I was surprised. I certainly felt great about it making it, because I had such a wonderful time making it, creatively, with David and Paul — it was just a blast. I wanted it to be as good as it was to make it. I didn’t expect the reception in Berlin to be as positive as it was, because it’s an international film festival. I was really taken aback by how much the audience really loved it, that was really cool. I was like, “Well, of course they’ll like it at Sundance, it’s a quirky American movie.” When the international audience found the humor in it, I really was excited, because I realized the jokes weren’t just about American vernacular and knowing the lingo, it came from human goofiness, so that was something that was cool. I’ve seen a few comedies that are vernacular-based humor that are foreign, and I just don’t get them. But then you’ll see that occasional comedy where, even though it’s in another language, you get the comedy and it’s so funny. I think “Prince Avalanche” falls in that category a little bit.
Do you enjoy any comedies being made today?
It’s weird, I love making jokes and laughing with friends and making them laugh and vice versa. I love that, and I love acting in comedy, I had an amazing time doing that. But as far as watching it, for some reason I’ve never really gotten into it. I mean I watch them, but for some reason I’m humorless when I watch. Everyone’s laughing around me and I’m not laughing, it’s very strange.
What are some new movies you really enjoy?
I really like dramas. I liked “Life of Pi” and “Silver Linings Playbook” last year, and I liked “Zero Dark Thirty” a lot.
So you like movies that get nominated for Oscars.
[laughs] Yeah, a lot of the times.
I’m painting you into a corner.
Yeah, I like Oscar material!
Say it. You’d love to work with David O. Russell, Kathryn Bigelow…
I like other strange, weird movies, too. I don’t know.
Who are some filmmakers you admire? Something that gives people a clearer sense of what your sensibilities are?
I mean, like… I don’t know. The filmmakers that I most admire are the ones that I’ve worked with, because I have the most reason to admire them because I see the way they work up close. That is the truth. As far as directors, did you see that Chinese movie “Still Life”?
The Jia Zhangke film?
Yeah, I thought that movie was so genius. Like that really long shot on the boat where it’s just going across all of the dudes working, I thought that was amazing. Yeah, I loved “Still Life.” And I love Cary Fukunaga. I thought “Jane Eyre” was great.
He’s doing that TV series “True Detective” with your “Killer Joe” co-star Matthew McConaughey, right?

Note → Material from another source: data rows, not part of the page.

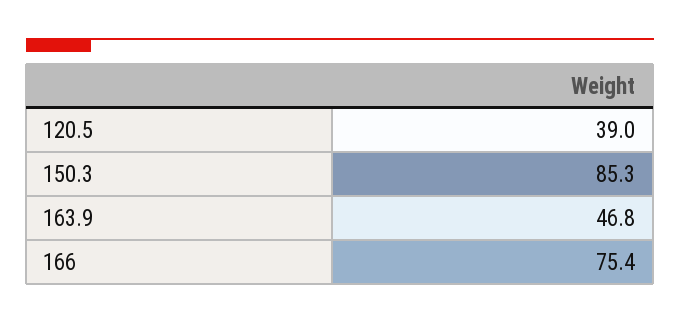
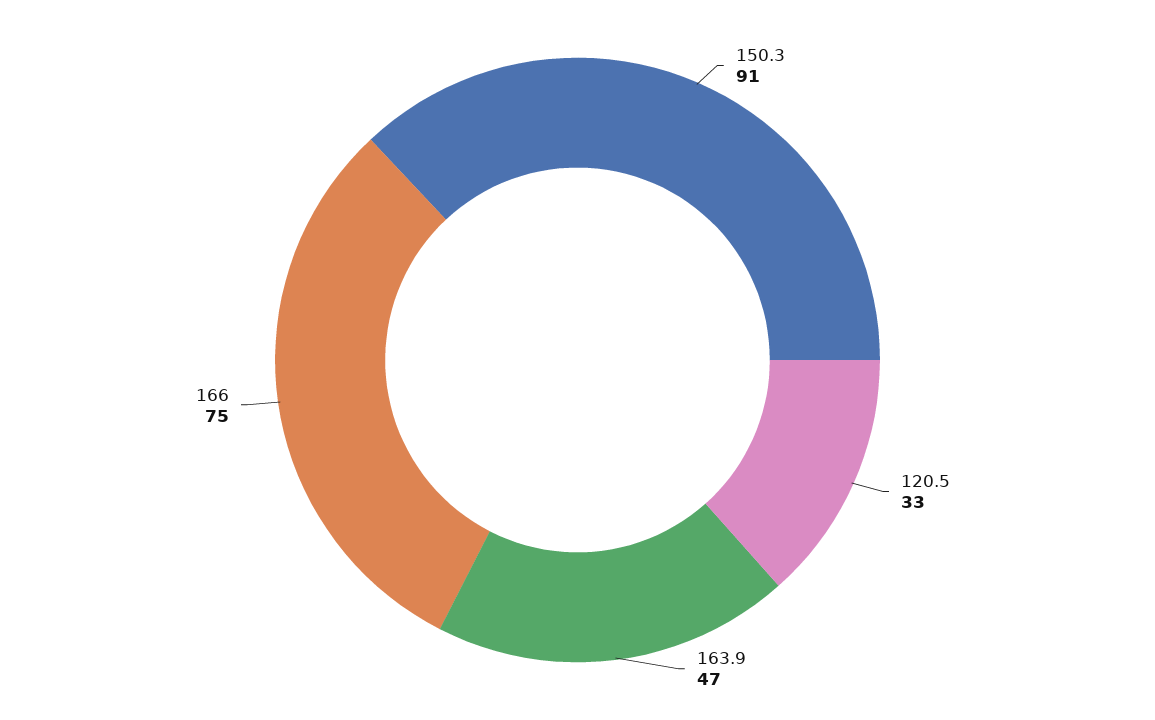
  {
-   "120.5": 39,
+   "120.5": 33,
-   "150.3": 85.3,
+   "150.3": 91,
    "163.9": 46.8,
    "166": 75.4
  }

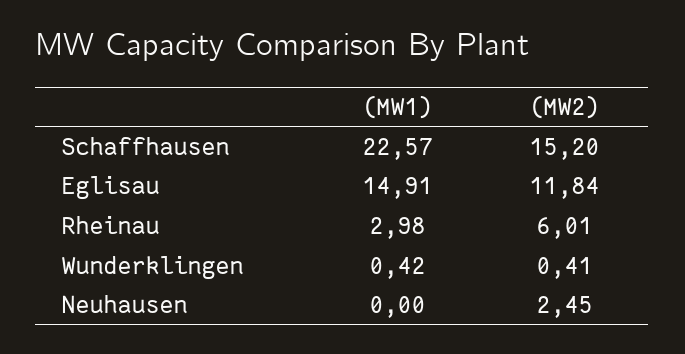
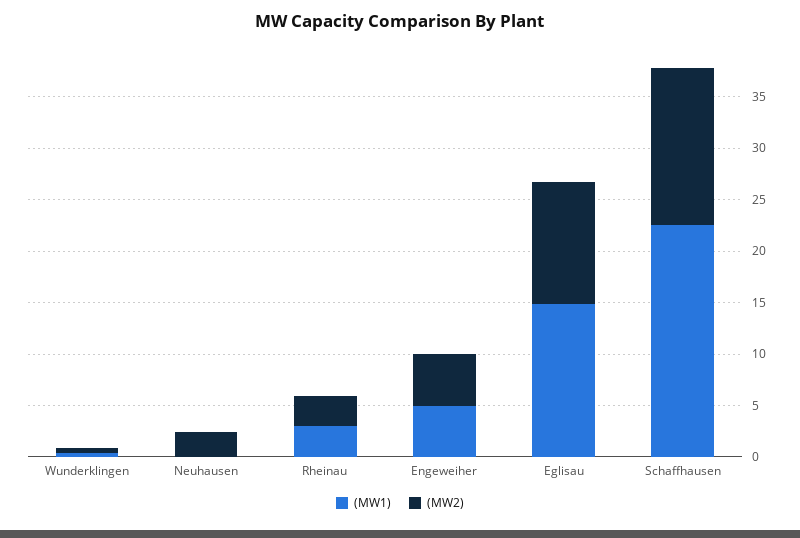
  {
    "(MW1)": {
      "Schaffhausen": 22.57,
      "Eglisau": 14.91,
      "Rheinau": 2.98,
      "Wunderklingen": 0.42,
-     "Neuhausen": 0
+     "Neuhausen": 0,
+     "Engeweiher": 5
    },
    "(MW2)": {
      "Schaffhausen": 15.2,
      "Eglisau": 11.84,
-     "Rheinau": 6.01,
+     "Rheinau": 3,
      "Wunderklingen": 0.41,
-     "Neuhausen": 2.45
+     "Neuhausen": 2.45,
+     "Engeweiher": 5
    }
  }

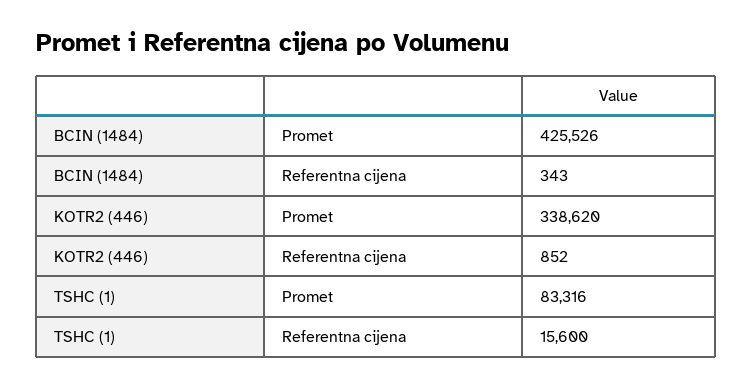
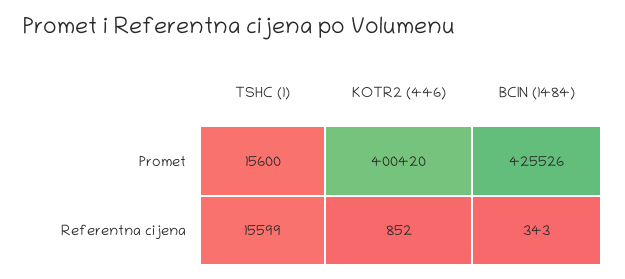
  {
    "BCIN (1484)": {
      "Promet": 425526,
      "Referentna cijena": 343
    },
    "KOTR2 (446)": {
-     "Promet": 338620,
+     "Promet": 400420,
      "Referentna cijena": 852
    },
    "TSHC (1)": {
-     "Promet": 83316,
+     "Promet": 15600,
-     "Referentna cijena": 15600
+     "Referentna cijena": 15599
    }
  }

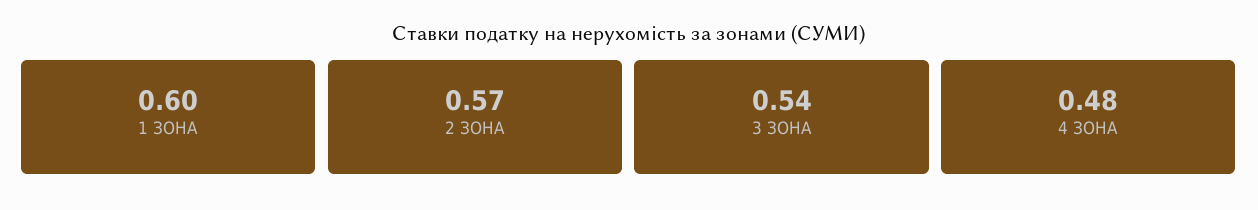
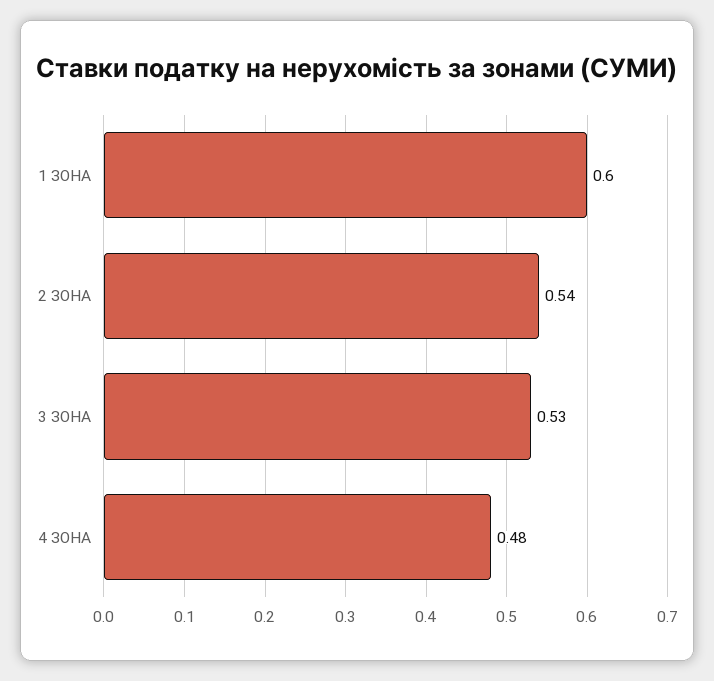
  {
    "1 ЗОНА": 0.6,
-   "2 ЗОНА": 0.57,
+   "2 ЗОНА": 0.54,
-   "3 ЗОНА": 0.54,
+   "3 ЗОНА": 0.53,
    "4 ЗОНА": 0.48
  }

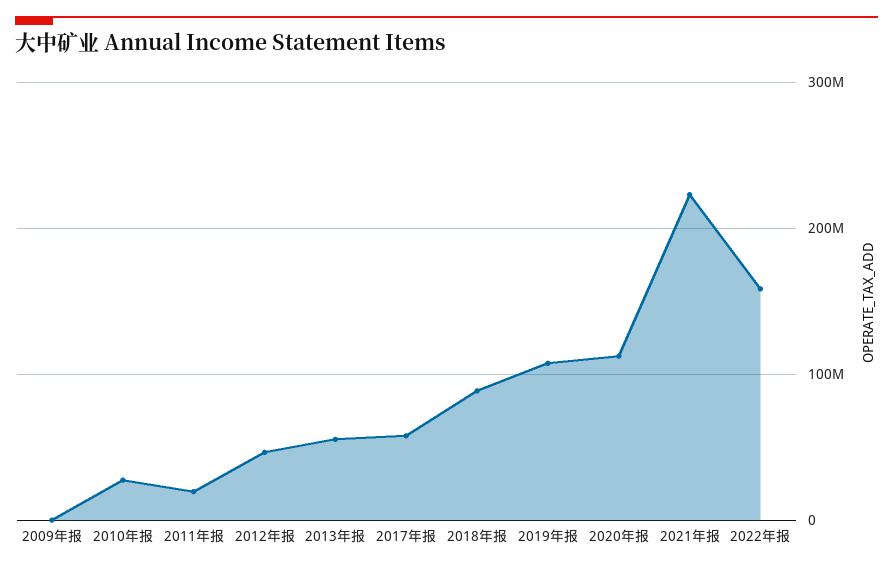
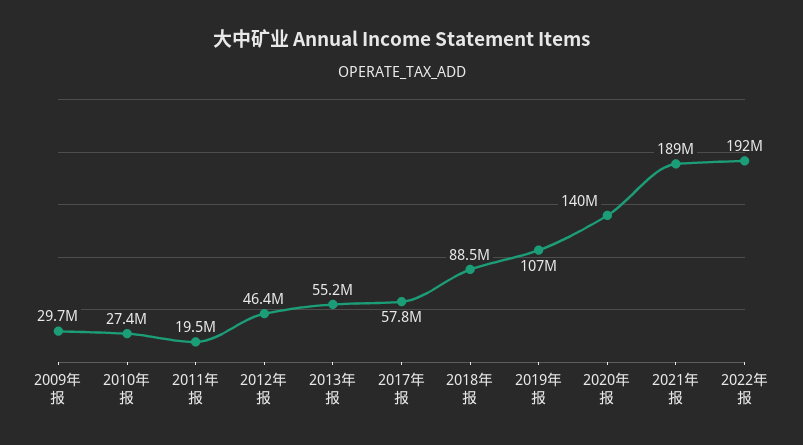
  {
-   "2009年报": 0,
+   "2009年报": 29700000,
    "2010年报": 27400000,
    "2011年报": 19500000,
    "2012年报": 46400000,
    "2013年报": 55200000,
    "2017年报": 57800000,
    "2018年报": 88500000,
    "2019年报": 107000000,
-   "2020年报": 110000000,
+   "2020年报": 140000000,
-   "2021年报": 220000000,
+   "2021年报": 189000000,
-   "2022年报": 160000000
+   "2022年报": 192000000
  }

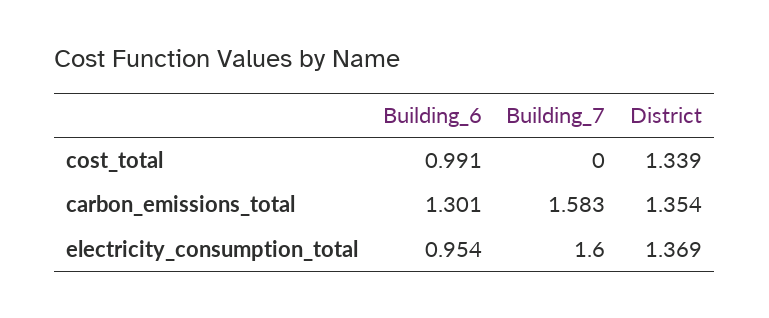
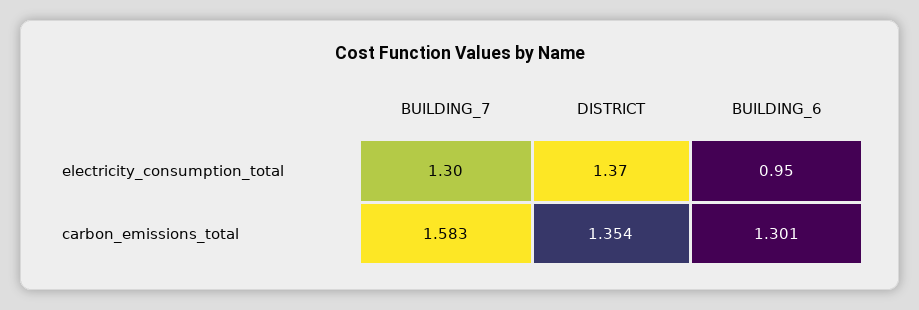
  {
    "Building_6": {
-     "cost_total": 0.991,
      "carbon_emissions_total": 1.301,
      "electricity_consumption_total": 0.954
    },
    "Building_7": {
-     "cost_total": 0,
      "carbon_emissions_total": 1.583,
-     "electricity_consumption_total": 1.6
+     "electricity_consumption_total": 1.3
    },
    "District": {
-     "cost_total": 1.339,
      "carbon_emissions_total": 1.354,
      "electricity_consumption_total": 1.369
    }
  }

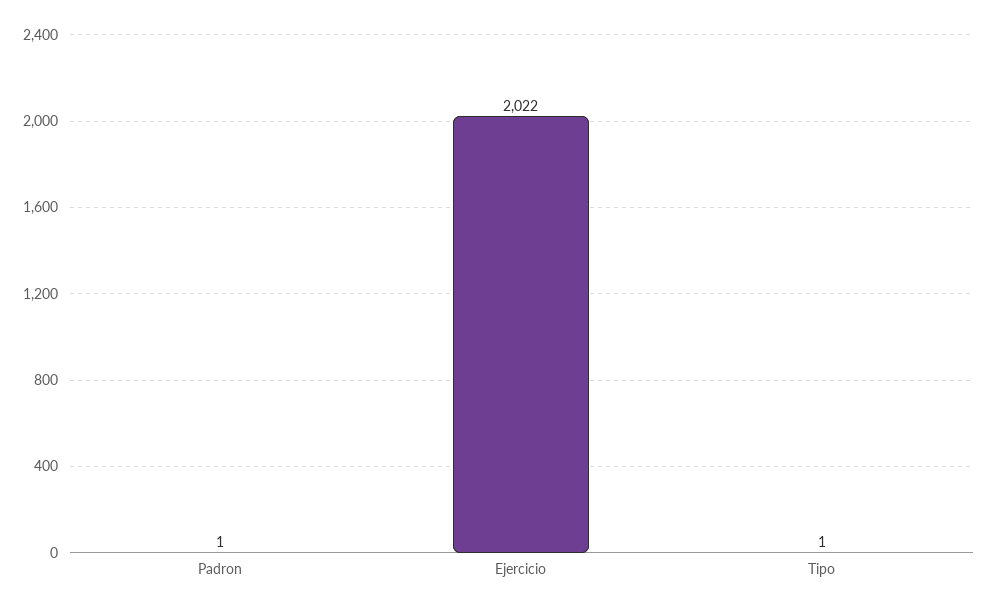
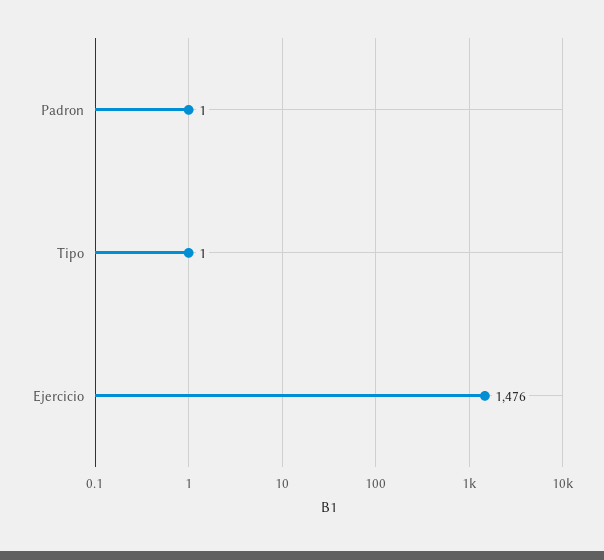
  {
    "Padron": 1,
-   "Ejercicio": 2022,
+   "Ejercicio": 1476,
    "Tipo": 1
  }

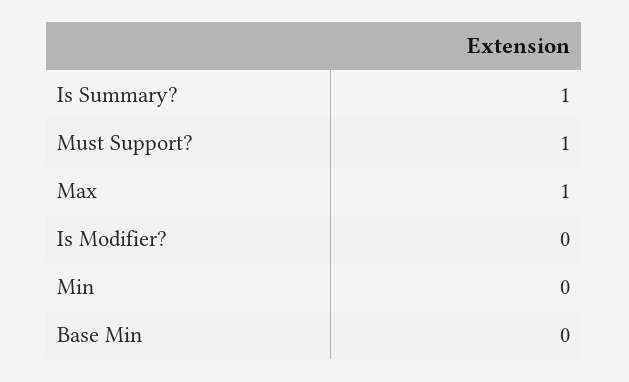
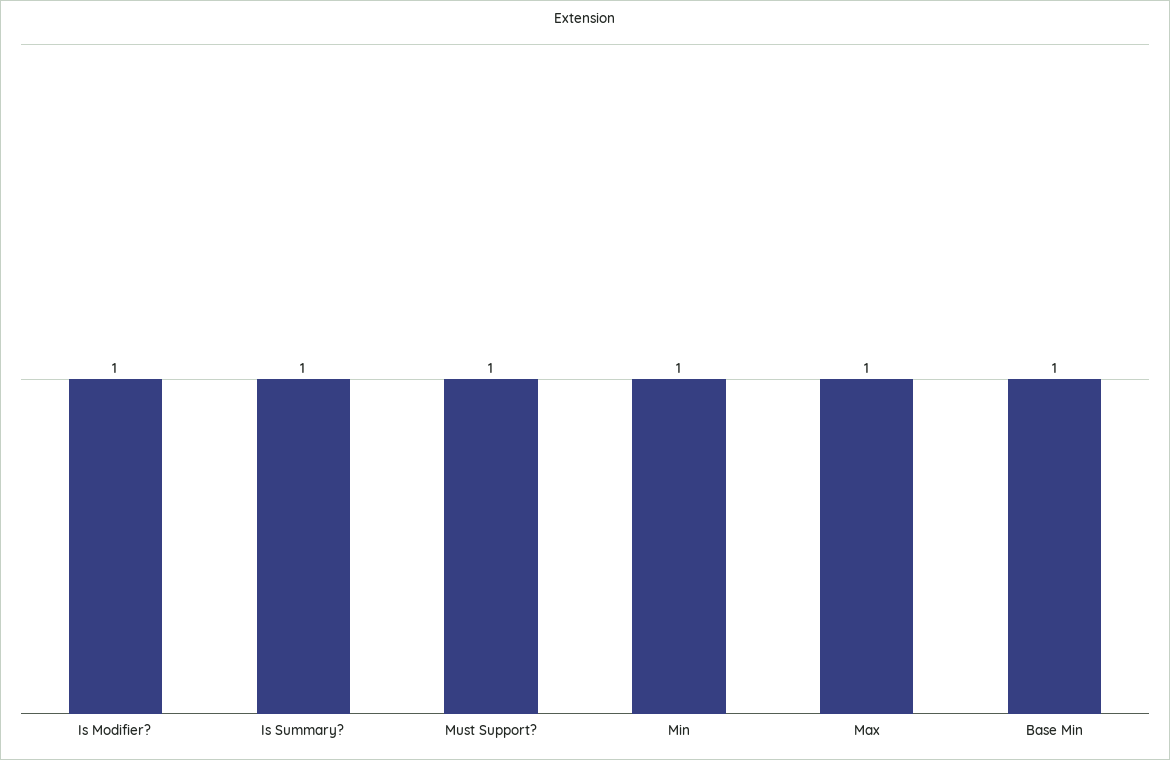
  {
    "Is Summary?": 1,
    "Must Support?": 1,
    "Max": 1,
-   "Is Modifier?": 0,
+   "Is Modifier?": 1,
-   "Min": 0,
+   "Min": 1,
-   "Base Min": 0
+   "Base Min": 1
  }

Yeah, when we were shooting “Bonnie and Clyde” in Baton Rouge, he was in New Orleans filming that.
So you really admire Fukunaga and Jia. Those are some good ones. A lot of American actors would probably choose somebody like Paul Thomas Anderson.
Yeah, I like a lot of the up-and-coming guys. Jeff Nichols is another one of them that I think is great, and I also really like Jody Hill. I thought “Observe and Report” was really good.